Prima il premio del Corriere della Sera per il tuo blog dedicato al cibo vegano, ora la pubblicazione del libro “Naturalmente buono”, da domani acquistabile sia in libreria che on line. Un periodo ricco di soddisfazioni…

“Sì, molte soddisfazioni, anche per piccole collaborazioni nate con il blog e la possibilità di poter pensare di scrivere per qualche rivista. Sono cresciuta molto, sto costruendo le basi per crearmi un futuro. La notizia della pubblicazione del libro è arrivata l’anno scorso, prima dei miei esami di Maturità. E tutto questo è per me, che ho 19 anni, pazzesco”.

Il libro raccoglie 100 ricette vegane, per quasi 300 pagine di bontà. Secondo quale criterio, se esiste, sono state selezionate per essere pubblicate?

“La maggior parte delle ricette sono nate per il libro, non sono state mai pubblicate sul blog. Si tratta di ricette che noi eravamo abituate a fare a casa, dei nostri cavalli di battaglia che non abbiamo mai voluto condividere con gli altri. Poi con l’arrivo di questo progetto così importante abbiamo deciso di farlo. Inizialmente avevamo deciso di suddividere il libro per ricetta, per pasto, come si fa tradizionalmente. Ma dopo il nostro editore ci ha consigliato di entrare in una dimensione più personale e di pensare a un ordine più inusuale. Si tratta di capitoli sentimentali (12 in tutto, ndr), legati a un momento della giornata, a un ingrediente, a uno stato d’animo… E così il libro è stato personalizzato”.

La tua ricetta preferita, quella che consiglieresti di provare assolutamente?

“I biscotti al cioccolato e arancia. Mia mamma me li prepara da quando ero piccola. Me li cucina ogni anno per il mio compleanno, che cade intorno a Natale. Ogni volta li faccio assaggiare e tutti mi chiedono la ricetta. Adesso ho deciso di svelarla. Oltretutto è una ricetta semplicissima”.

Marta, mi stai facendo venire l’acquolina in bocca… Qual è l’obiettivo che intendi raggiungere con questo libro?

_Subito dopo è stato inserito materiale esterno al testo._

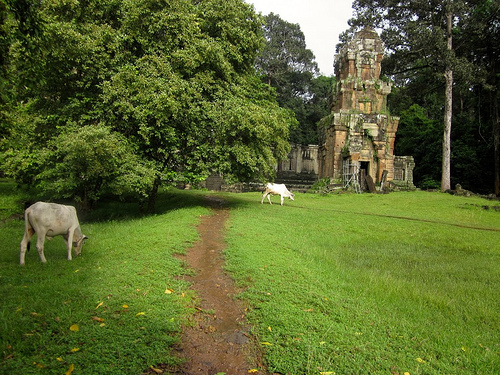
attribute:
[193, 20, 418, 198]
structure — abandoned, stone, old, amazing, decaying, aztec, buddhist, shrine, a wonder, temple, rock, tall, brick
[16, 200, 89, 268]
cow — white, grazing, looking down, eating, walking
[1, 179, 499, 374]
grass — green, short, pale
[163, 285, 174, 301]
leaf — yellow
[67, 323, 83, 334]
leaf — yellow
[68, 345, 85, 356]
leaf — yellow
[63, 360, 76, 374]
leaf — yellow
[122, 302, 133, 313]
leaf — yellow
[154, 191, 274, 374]
path — worn, dirt, thin, muddy, mud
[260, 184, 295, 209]
cow — grazing, white, distant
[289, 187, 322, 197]
step — old, stone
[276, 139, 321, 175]
building — decaying, amazing, aztec, shrine, buddhist, rock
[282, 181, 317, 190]
step — old, stone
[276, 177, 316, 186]
step — old, stone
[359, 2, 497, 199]
tree — tall, green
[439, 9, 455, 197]
trunk — tall, light colored, thin, grey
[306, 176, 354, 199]
shrubbery — low, green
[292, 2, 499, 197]
wooded area — green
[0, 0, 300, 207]
tree — enormous, large, growing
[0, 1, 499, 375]
countryside — english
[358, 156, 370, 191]
door — open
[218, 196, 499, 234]
shadow — long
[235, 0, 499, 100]
sky — overcast, cloudy, clear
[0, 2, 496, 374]
image — daytime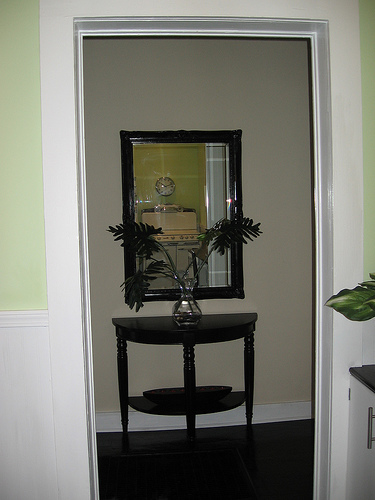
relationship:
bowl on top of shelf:
[142, 388, 230, 403] [128, 393, 246, 414]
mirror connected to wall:
[121, 128, 241, 301] [82, 36, 312, 435]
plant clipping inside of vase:
[108, 222, 192, 313] [168, 271, 201, 329]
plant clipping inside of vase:
[122, 261, 201, 315] [168, 271, 201, 329]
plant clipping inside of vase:
[181, 217, 262, 272] [168, 271, 201, 329]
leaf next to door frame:
[323, 273, 374, 322] [40, 1, 363, 499]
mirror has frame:
[121, 128, 241, 301] [119, 130, 241, 302]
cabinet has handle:
[346, 365, 374, 499] [367, 408, 374, 450]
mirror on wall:
[121, 128, 241, 301] [82, 36, 312, 435]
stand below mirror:
[113, 313, 255, 451] [121, 128, 241, 301]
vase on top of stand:
[168, 271, 201, 329] [113, 313, 255, 451]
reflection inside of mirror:
[142, 204, 200, 289] [121, 128, 241, 301]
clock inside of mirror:
[155, 177, 175, 196] [121, 128, 241, 301]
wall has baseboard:
[82, 36, 312, 435] [97, 402, 313, 433]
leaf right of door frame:
[323, 273, 374, 322] [40, 1, 363, 499]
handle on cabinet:
[367, 408, 374, 450] [346, 365, 374, 499]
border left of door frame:
[1, 310, 57, 499] [40, 1, 363, 499]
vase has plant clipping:
[168, 271, 201, 329] [108, 222, 192, 313]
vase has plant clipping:
[168, 271, 201, 329] [181, 217, 262, 272]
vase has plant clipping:
[168, 271, 201, 329] [122, 261, 201, 315]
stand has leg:
[113, 313, 255, 451] [120, 410, 131, 435]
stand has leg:
[113, 313, 255, 451] [187, 417, 195, 442]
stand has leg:
[113, 313, 255, 451] [245, 406, 255, 430]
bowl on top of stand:
[142, 388, 230, 403] [113, 313, 255, 451]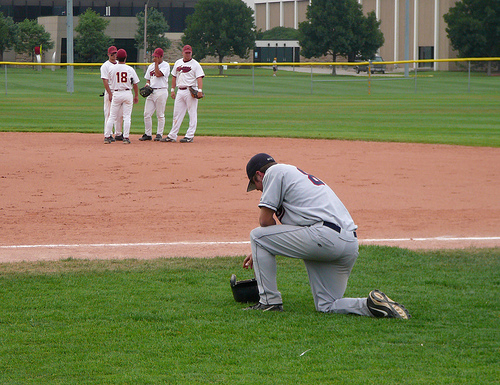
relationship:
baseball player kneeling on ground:
[241, 154, 417, 323] [6, 63, 500, 382]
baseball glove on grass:
[229, 279, 263, 308] [12, 246, 500, 384]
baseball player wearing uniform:
[241, 154, 417, 323] [252, 159, 357, 228]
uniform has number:
[109, 62, 141, 93] [116, 70, 130, 83]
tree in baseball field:
[296, 2, 385, 78] [4, 59, 499, 378]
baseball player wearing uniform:
[96, 44, 140, 137] [109, 62, 141, 93]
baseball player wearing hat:
[241, 154, 417, 323] [238, 152, 278, 192]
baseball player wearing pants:
[241, 154, 417, 323] [251, 215, 376, 318]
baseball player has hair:
[241, 154, 417, 323] [254, 157, 276, 175]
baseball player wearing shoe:
[241, 154, 417, 323] [365, 289, 408, 328]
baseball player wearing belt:
[241, 154, 417, 323] [322, 218, 358, 241]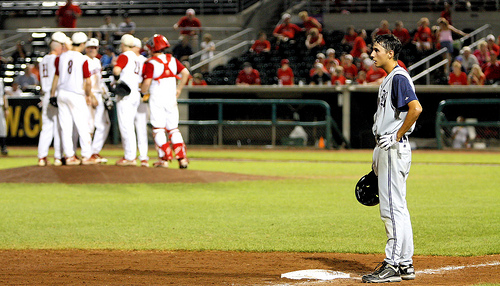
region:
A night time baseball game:
[2, 0, 489, 281]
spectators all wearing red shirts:
[262, 22, 371, 75]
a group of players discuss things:
[40, 27, 200, 164]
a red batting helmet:
[152, 35, 171, 52]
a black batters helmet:
[343, 160, 383, 212]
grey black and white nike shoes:
[364, 261, 412, 283]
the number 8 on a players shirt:
[57, 55, 84, 85]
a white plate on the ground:
[244, 252, 349, 284]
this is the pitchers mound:
[3, 154, 294, 198]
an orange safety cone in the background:
[312, 131, 334, 147]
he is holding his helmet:
[352, 162, 390, 213]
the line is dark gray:
[383, 175, 395, 208]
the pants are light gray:
[380, 159, 402, 195]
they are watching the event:
[316, 52, 371, 82]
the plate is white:
[283, 258, 339, 284]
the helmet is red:
[146, 32, 173, 51]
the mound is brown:
[98, 161, 122, 181]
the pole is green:
[238, 95, 268, 107]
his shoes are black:
[363, 259, 400, 284]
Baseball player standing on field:
[375, 37, 442, 262]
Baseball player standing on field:
[144, 37, 186, 158]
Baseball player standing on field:
[116, 34, 142, 149]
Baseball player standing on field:
[90, 30, 109, 127]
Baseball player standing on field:
[65, 38, 88, 142]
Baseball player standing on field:
[42, 13, 53, 149]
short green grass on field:
[141, 187, 241, 242]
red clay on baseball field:
[142, 226, 234, 271]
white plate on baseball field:
[268, 240, 353, 284]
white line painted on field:
[449, 251, 483, 283]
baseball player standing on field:
[352, 8, 413, 284]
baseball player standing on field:
[152, 35, 192, 162]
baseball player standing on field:
[117, 18, 144, 142]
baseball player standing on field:
[88, 35, 107, 136]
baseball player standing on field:
[71, 37, 86, 151]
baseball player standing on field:
[34, 27, 54, 167]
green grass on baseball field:
[176, 169, 330, 263]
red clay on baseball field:
[109, 250, 165, 285]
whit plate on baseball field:
[266, 235, 342, 283]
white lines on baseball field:
[412, 248, 483, 282]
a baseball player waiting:
[353, 36, 430, 283]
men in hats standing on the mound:
[28, 30, 188, 173]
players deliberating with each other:
[35, 26, 190, 171]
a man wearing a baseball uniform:
[350, 35, 417, 281]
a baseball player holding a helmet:
[352, 32, 422, 277]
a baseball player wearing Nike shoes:
[355, 35, 421, 280]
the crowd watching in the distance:
[186, 16, 368, 146]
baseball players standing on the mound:
[30, 16, 190, 176]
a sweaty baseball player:
[356, 34, 428, 284]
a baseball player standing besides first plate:
[266, 28, 421, 284]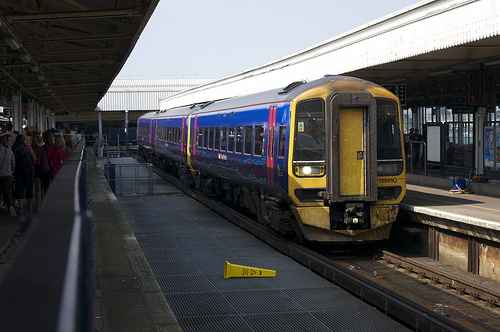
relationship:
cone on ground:
[219, 256, 283, 282] [93, 151, 310, 329]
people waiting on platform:
[0, 117, 78, 219] [21, 142, 148, 326]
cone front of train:
[219, 256, 283, 282] [123, 69, 417, 250]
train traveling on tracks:
[123, 69, 417, 250] [316, 249, 499, 328]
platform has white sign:
[21, 142, 148, 326] [57, 145, 92, 332]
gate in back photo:
[104, 122, 137, 152] [4, 3, 497, 330]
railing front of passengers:
[53, 124, 96, 331] [0, 117, 78, 219]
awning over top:
[320, 14, 499, 53] [197, 7, 494, 61]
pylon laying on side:
[219, 256, 283, 282] [93, 151, 310, 329]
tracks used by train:
[316, 249, 499, 328] [123, 69, 417, 250]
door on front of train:
[333, 101, 370, 197] [123, 69, 417, 250]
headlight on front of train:
[297, 158, 319, 175] [123, 69, 417, 250]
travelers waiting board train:
[0, 117, 78, 219] [123, 69, 417, 250]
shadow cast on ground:
[408, 187, 486, 218] [410, 181, 499, 240]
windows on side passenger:
[400, 74, 498, 172] [0, 117, 78, 219]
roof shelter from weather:
[6, 1, 160, 114] [4, 3, 497, 330]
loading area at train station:
[21, 142, 148, 326] [58, 140, 244, 328]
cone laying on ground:
[219, 256, 283, 282] [93, 151, 310, 329]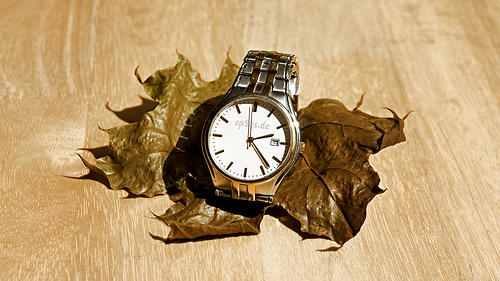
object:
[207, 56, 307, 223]
watch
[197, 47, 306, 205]
watch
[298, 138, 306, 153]
winder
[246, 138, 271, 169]
hands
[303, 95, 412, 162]
leaf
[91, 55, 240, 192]
leaf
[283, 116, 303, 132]
glare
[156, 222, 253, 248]
shadow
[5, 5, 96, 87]
platform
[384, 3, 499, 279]
platform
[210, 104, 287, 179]
2:24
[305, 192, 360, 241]
leaf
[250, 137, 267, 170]
hands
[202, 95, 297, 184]
clock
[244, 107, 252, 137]
arm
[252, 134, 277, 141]
arm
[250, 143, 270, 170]
arm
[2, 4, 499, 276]
class assignment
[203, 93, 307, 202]
watch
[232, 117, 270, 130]
website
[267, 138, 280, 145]
calendar window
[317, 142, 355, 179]
leaf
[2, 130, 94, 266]
surface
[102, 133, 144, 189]
leaf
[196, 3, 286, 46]
table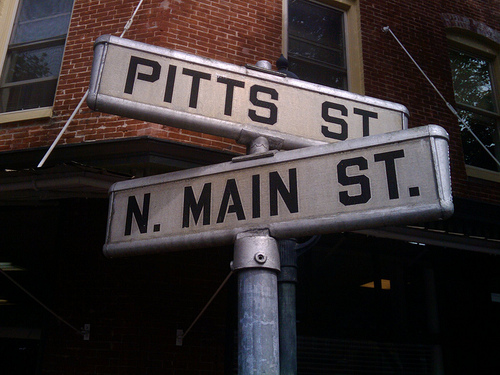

“Lo stesso del blog. Far capire che non devi essere necessariamente vegano per introdurre nella tua alimentazione qualcosa appartenente a questo tipo di cucina. Ma il libro è rivolto anche ai vegani stessi, per far capire loro che non bisogna per forza spendere chissà quali soldi, comprando i prodotti già preparati del supermercato, per essere così, rinunciando magari a cucinare. Anzi, è un modo per essere più presenti in cucina”.

Ancora una volta, come è avvenuto per il blog, compagna di quest’avventura è stata tua mamma Mimma. In che modo ha contribuito alla realizzazione di questo libro?

“È stata un supporto fondamentale. Tendenzialmente cuciniamo insieme e, se cucino io, ogni piatto passa prima sotto il suo giudizio. Lo assaggiamo, lo stravolgiamo, decidiamo insieme come strutturarlo. E poi mia madre ha avuto un ruolo molto importante nel capitolo Sicilia, quello che raccoglie le ricette dei piatti tipici siciliani. Sono piatti che si tramandano nel corso del tempo e io, senza di lei, non avrei saputo come fare. Ha avuto un ruolo molto centrale anche nel capitolo Farro”.

Esaudito il desiderio di veder pubblicato un tuo libro, quale sarà il prossimo? Sarà sempre legato alla cucina vegana?

“Riguarda sempre la cucina. È quello che per tanto tempo ho pensato per mia madre e che ora ho fatto mio. Quello di aprire un ristorante, un piccolo bistrot, dove possa cucinare e far assaggiare agli altri quello che cucino per me. Il tutto sempre in stile molto naturale”.